Esta foi a mesma amiga que, depois de lhe oferecer bilhete para vermos Elton John no Rock in Rio, disse – a meio do concerto – que queria ir embora porque estava farta de lá estar. Fomos embora, fui deixá-la onde ela me pediu – um café em Carcavelos – para depois perceber que queria ir para uma discoteca na margem sul ter com (outro) tipo por quem estava interessada.

As pessoas com quem nos divertimos nem sempre são os nossos amigos

Talvez agora a vejam como uma pessoa horrível e um pouco desprendida dos amigos para, facilmente, os trocar por tipos. Mas, na verdade, ela também era uma pessoa divertida e com quem passava bons momentos. A diferença é que, aos 20 anos, achamos que as pessoas com quem nos divertimos são os nossos amigos verdadeiros. Aos 30, percebemos que nem sempre é assim.

A dada altura, cortei relações com ela. Simplesmente dei-lhe um fim. A bola presa aos tornozelos estava a tornar-se cada vez mais e mais pesada. Hoje em dia, não faço ideia do que ela está a fazer, se já casou, se tem filhos, onde trabalha. Mas a vida é mesmo assim…

Ao longo dos anos fui perdendo amigos e ganhando outros. Deixei de me dar com pessoas com quem não me identificava, pessoas negativas, pessoas que passavam o tempo a criticar outras amigas, pessoas que estavam mais disponíveis para noitadas e menos para manhãs. Disse adeus aos amigos do social e optei por guardar os amigos da vida pessoal. Mas também perdi amigos que, em tempos, foram a minha vida. Talvez eles também se tenham deixado de identificar comigo. A vida dá voltas e vamos todos seguindo os nossos caminhos. É triste, eu sei. Mas é simplesmente o plano da vida.

E há uma coisa que, a custo, aprendi: não tenho tempo para estar com pessoas que não me fazem bem. Se aos 20 anos temos todo o tempo do mundo para todas as pessoas que conhecemos (e todas aquelas saídas em grupos de 20 pessoas?), aos 30 já quase nem uma mensagem pelo Facebook conseguimos mandar, quanto mais combinar cafés, noitadas, tardes nas compras e fins de semana na praia.
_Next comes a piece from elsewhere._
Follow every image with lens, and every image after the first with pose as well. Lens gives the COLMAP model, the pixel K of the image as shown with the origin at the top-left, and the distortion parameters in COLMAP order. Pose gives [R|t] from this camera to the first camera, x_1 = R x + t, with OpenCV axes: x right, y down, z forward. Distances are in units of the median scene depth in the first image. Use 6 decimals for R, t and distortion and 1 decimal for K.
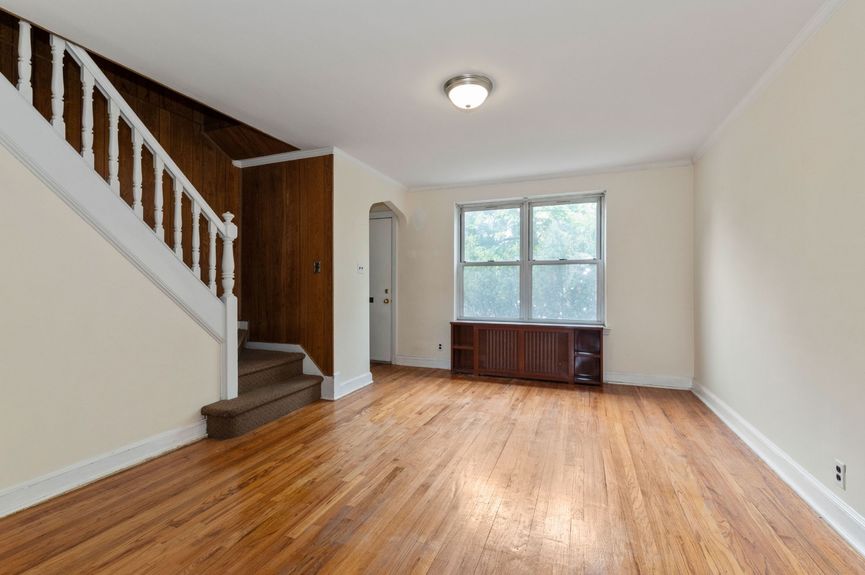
lens RADIAL K [[367.5, 0, 436.7], [0, 367.5, 290.6], [0, 0, 1]] dist [-0.010792, 0.003254]
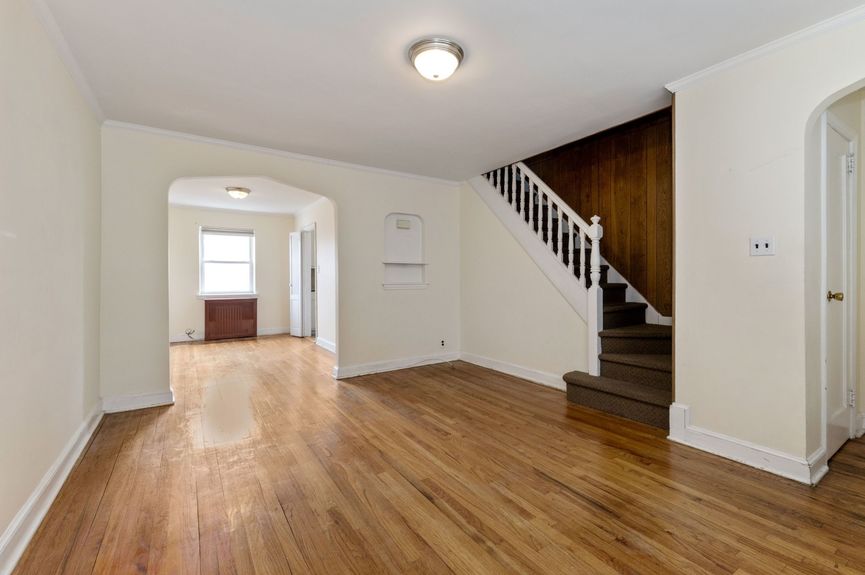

O meu grupo de amigas é pequeno mas unido. São as pessoas que por vezes não gostam das minhas escolhas mas aceitam. São as pessoas que, acima de tudo, me veem exatamente da forma como eu me vejo. São as pessoas que tenho a certeza que, se um dia precisar, vão largar tudo para me acudir. E, acreditem, por vezes só isso basta.